In 1976 Genentech was founded by venture capitalist Robert Swanson and scientist Herbert Boyer, with the vision that biotechnology could improve human health through the development of new medicines.

The founders capitalized on venture funding by securing eight rounds of financing from about 16 different funds between 1976 and 1981. Genentech and its research partners made history in 1979 with the first bacterial production of the human growth hormone protein, launching the first biotech drug manufactured and marketed by a biotech company.

Today, Genentech is the world leader in biologics manufacturing. The company has approximately one-half of the world's total licensed capacity for the production of biologics. The company manufactures and commercializes protein-based products for diseases such as cancer, heart attack, stroke, asthma and psoriasis. Since its beginnings nearly 30 years ago, Genentech has been delivering innovative medicines to patients with serious or life-threatening medical conditions, bringing new hope to millions of patients around the world.

Technology: Intel

Intel founders Bob Noyce and Gordon Moore left their corporate jobs in 1968 to start the silicon revolution. With their own personal money and venture capital funding, they began operations in Mountain View, Calif., where they were joined by Andy Grove, who would later become CEO.

The following year, Intel announced its first products and signed Hamilton Electric as its first customer.
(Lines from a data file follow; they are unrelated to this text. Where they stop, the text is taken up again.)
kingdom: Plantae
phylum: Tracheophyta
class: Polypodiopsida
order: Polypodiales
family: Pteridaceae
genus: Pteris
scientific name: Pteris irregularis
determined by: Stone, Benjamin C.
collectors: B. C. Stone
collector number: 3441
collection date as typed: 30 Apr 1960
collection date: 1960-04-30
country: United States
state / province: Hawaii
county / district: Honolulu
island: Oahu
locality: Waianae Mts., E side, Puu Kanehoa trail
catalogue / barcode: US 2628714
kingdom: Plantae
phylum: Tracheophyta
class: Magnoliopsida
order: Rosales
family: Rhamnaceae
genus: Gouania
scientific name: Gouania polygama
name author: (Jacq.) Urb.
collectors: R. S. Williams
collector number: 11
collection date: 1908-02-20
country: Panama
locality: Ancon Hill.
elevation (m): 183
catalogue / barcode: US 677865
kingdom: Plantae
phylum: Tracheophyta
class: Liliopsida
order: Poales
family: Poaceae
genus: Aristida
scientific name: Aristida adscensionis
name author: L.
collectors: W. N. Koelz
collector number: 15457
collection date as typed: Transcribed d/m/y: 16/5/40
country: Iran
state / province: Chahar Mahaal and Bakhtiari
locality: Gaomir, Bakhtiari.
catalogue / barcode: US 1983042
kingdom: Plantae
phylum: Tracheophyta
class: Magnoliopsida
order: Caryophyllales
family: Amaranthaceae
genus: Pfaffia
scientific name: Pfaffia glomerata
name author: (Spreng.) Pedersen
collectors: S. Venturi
In 1971, Intel introduced its first microprocessor and erasable programmable read-only memory chip -- the combination of which laid the foundation for the microcomputer revolution.

Every year that followed, Intel introduced a new innovation, and on its 10th anniversary in 1978, the company hired its 10,000th employee. Intel helped launch the PC industry in the 1980s with its high performance 16-bit microprocessor. In 1983, the company's annual revenues reached the $1 billion mark, and a decade later, the Pentium processor and its networking products propelled Intel into a household name. The company marked its 35th anniversary in 2003 by delivering its 1-billionth processor.

Today, Intel continues to advance silicon technology, empowering people to enhance their knowledge, strengthen their connections and change the world.